- _What the exercise asks_:
Would you reproduce every line of the data below word for word, leaving out the pictures?

- _Records supplied_:
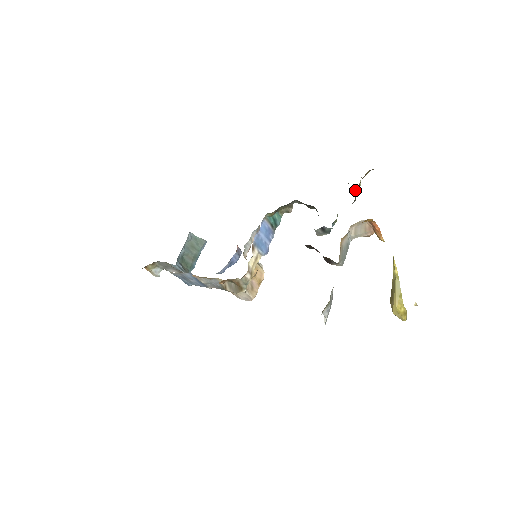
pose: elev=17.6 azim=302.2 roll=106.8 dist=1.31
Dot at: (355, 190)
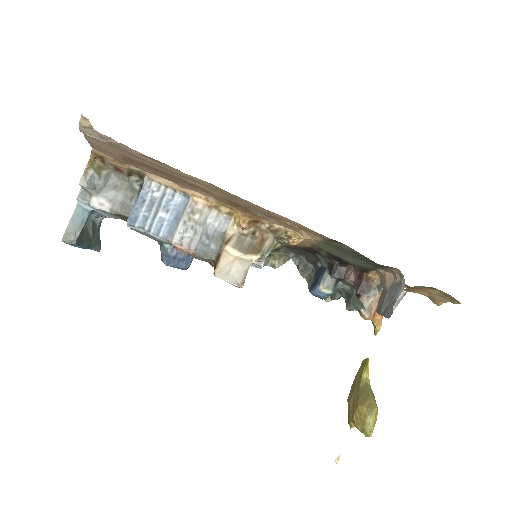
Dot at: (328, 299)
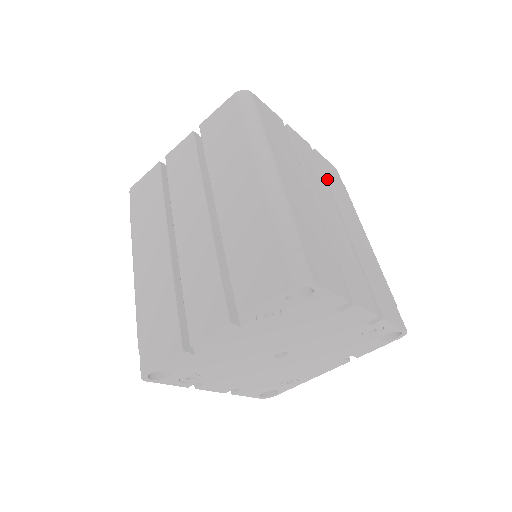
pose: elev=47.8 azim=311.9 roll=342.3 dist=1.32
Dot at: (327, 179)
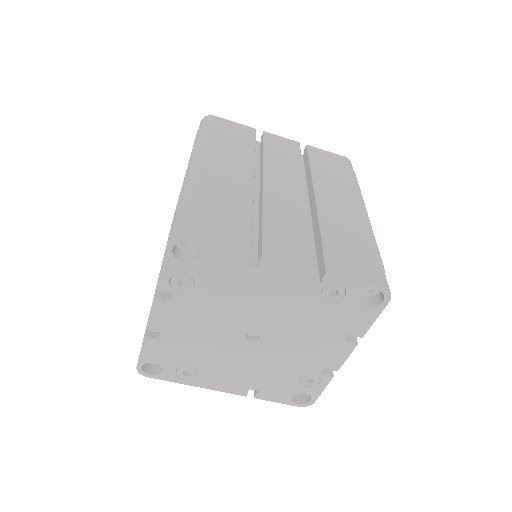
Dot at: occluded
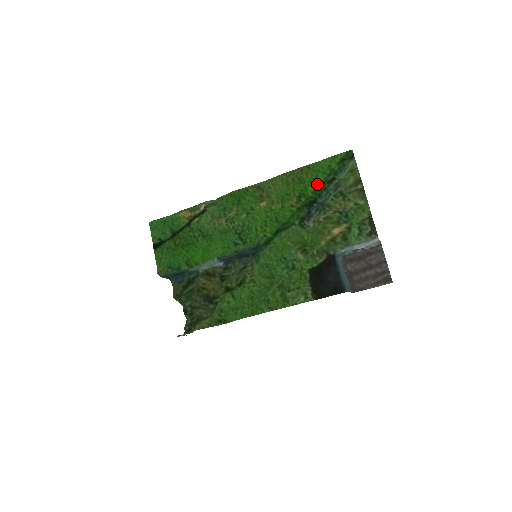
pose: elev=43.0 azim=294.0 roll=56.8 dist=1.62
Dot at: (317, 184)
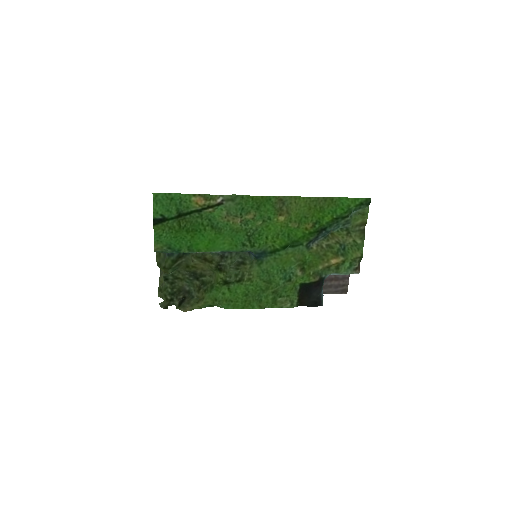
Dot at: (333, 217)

- _Correct output_:
pose: elev=17.6 azim=302.2 roll=106.8 dist=1.31
Dot at: (355, 190)
Dot at: (328, 299)
pose: elev=47.8 azim=311.9 roll=342.3 dist=1.32
Dot at: (327, 179)
Dot at: occluded
pose: elev=43.0 azim=294.0 roll=56.8 dist=1.62
Dot at: (317, 184)
Dot at: (333, 217)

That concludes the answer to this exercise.